Can a multi-core processor run multiple processes at the same time?
Solution 1:
As far as the operating system and applications are concerned each core is a separate processor and is subject to the same affinity rules as having multiple processors.
Which processor (be it real, core or hyperthreaded) a process runs on depends entirely on the operating system's scheduling system. It is this scheduling system (influenced by the affinity settings) which decides where a process should run and when. Processes and threads can switch between processors and cores at will as the scheduler sees fit.
Solution 2:
From my limited knowledge of operating systems I believe that every process has at least one thread, and it is these threads that get scheduled, not the processes themselves. The process simply holds information about the program and the threads that it has set running. This way a single threaded application gets the same treatment as a multithreaded application, but the multithreaded application can use resources better.
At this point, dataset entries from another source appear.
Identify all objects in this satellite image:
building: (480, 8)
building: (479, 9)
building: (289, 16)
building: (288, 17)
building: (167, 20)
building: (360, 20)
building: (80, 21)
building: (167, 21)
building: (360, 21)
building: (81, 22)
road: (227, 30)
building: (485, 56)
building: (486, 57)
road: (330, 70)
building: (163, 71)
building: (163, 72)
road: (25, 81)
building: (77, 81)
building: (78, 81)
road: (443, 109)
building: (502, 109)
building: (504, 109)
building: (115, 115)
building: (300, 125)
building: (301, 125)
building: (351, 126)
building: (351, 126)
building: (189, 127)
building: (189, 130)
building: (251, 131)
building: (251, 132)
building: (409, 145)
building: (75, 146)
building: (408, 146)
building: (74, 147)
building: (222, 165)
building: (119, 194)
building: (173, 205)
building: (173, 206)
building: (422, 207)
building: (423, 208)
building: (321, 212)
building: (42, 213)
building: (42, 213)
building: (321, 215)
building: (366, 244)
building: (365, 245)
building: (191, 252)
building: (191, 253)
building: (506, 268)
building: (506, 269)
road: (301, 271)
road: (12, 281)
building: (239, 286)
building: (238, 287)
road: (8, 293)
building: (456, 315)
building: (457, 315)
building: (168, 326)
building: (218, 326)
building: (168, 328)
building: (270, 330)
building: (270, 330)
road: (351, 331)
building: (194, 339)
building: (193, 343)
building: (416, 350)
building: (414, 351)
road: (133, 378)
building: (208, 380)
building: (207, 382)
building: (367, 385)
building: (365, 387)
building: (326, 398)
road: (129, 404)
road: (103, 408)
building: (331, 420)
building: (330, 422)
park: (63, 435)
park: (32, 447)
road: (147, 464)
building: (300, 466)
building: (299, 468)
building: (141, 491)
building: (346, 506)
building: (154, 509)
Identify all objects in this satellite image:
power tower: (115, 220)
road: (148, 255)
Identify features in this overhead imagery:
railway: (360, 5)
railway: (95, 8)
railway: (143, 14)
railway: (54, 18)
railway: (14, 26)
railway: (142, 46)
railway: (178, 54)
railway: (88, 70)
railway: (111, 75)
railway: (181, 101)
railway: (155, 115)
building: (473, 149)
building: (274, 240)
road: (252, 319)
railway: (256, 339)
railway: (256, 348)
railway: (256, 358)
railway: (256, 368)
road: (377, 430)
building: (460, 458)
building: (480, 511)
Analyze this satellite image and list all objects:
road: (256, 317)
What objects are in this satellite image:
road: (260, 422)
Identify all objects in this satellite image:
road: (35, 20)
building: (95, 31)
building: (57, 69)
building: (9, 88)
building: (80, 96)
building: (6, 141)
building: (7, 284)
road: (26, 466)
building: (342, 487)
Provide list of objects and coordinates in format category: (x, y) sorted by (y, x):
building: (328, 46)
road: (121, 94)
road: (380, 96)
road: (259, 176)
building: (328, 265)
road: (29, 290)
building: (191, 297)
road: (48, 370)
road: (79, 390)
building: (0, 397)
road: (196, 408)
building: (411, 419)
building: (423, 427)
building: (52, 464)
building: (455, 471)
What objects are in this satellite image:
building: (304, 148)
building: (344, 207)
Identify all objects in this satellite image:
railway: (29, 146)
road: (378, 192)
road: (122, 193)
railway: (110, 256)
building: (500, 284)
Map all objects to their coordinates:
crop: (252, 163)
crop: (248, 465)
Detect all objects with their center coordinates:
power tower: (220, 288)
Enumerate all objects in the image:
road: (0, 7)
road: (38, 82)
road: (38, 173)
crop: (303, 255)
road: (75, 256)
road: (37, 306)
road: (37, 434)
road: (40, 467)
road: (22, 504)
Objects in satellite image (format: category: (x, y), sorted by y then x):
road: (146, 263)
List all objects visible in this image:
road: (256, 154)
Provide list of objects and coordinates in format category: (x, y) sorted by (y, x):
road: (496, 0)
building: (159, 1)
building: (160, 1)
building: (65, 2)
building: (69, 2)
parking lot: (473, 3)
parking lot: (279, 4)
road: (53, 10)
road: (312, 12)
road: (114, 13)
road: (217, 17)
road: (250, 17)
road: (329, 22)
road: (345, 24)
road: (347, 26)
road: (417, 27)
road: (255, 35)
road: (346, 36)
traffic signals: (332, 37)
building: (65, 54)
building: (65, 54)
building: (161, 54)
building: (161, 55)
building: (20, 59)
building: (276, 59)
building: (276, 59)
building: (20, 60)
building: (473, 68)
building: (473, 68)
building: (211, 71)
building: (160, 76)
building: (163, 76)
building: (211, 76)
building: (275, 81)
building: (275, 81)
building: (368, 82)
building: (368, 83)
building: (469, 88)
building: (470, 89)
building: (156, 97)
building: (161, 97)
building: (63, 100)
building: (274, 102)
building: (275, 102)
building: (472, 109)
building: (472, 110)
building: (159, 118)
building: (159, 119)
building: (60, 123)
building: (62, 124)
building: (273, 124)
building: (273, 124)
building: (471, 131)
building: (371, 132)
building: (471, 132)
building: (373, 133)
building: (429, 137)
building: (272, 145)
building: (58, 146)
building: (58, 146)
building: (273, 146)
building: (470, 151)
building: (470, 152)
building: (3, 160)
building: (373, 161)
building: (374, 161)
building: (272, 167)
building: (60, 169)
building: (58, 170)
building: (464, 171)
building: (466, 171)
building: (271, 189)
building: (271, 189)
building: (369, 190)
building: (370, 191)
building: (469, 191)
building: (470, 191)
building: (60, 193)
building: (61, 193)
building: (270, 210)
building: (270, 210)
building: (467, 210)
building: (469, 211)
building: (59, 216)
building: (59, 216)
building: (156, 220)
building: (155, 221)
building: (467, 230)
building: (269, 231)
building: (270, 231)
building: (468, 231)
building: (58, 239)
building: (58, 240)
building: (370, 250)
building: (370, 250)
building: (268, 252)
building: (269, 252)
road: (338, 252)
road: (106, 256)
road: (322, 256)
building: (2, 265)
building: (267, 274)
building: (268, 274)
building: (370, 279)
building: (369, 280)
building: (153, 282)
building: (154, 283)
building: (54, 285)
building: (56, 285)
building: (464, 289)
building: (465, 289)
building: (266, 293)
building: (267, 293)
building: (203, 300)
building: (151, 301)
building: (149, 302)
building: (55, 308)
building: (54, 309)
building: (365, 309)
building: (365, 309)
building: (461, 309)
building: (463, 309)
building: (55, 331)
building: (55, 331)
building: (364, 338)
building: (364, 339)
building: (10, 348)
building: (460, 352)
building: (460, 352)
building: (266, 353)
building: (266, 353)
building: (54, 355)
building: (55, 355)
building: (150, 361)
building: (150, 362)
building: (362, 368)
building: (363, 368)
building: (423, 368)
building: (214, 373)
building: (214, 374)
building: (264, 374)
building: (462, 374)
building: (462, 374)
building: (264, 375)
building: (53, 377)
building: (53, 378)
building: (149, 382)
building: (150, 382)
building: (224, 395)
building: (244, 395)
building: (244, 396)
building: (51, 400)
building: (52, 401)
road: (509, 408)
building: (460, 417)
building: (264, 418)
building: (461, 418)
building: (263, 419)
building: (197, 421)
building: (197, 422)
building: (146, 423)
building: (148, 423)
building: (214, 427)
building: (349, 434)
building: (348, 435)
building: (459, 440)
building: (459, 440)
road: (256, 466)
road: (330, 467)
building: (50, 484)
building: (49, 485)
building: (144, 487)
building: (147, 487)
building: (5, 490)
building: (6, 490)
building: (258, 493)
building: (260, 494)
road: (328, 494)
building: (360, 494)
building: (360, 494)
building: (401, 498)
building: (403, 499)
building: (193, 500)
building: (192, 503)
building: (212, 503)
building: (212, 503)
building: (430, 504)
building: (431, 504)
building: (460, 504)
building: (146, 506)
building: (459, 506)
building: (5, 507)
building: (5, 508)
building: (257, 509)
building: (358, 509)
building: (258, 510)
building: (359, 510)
For example lets assume we have two processes with two threads each and a single threaded application, all working hard on a dual core processor (or dual CPU, makes no difference here)
Process A
|_Thread A-1
|_Thread A-2
Process B
|_Thread B-1
|_Thread B-2
Process C
|_Thread C
Each thread is schedulable across all cores of the CPU and load is balanced by the OS scheduler.
If we then go and set up processor affinity for Process B to limit it to one CPU then all the threads of that process are bound to that CPU as well and will not run on any other CPU. Doing the same to Process C will result in no real change as it can only run on one CPU at a time.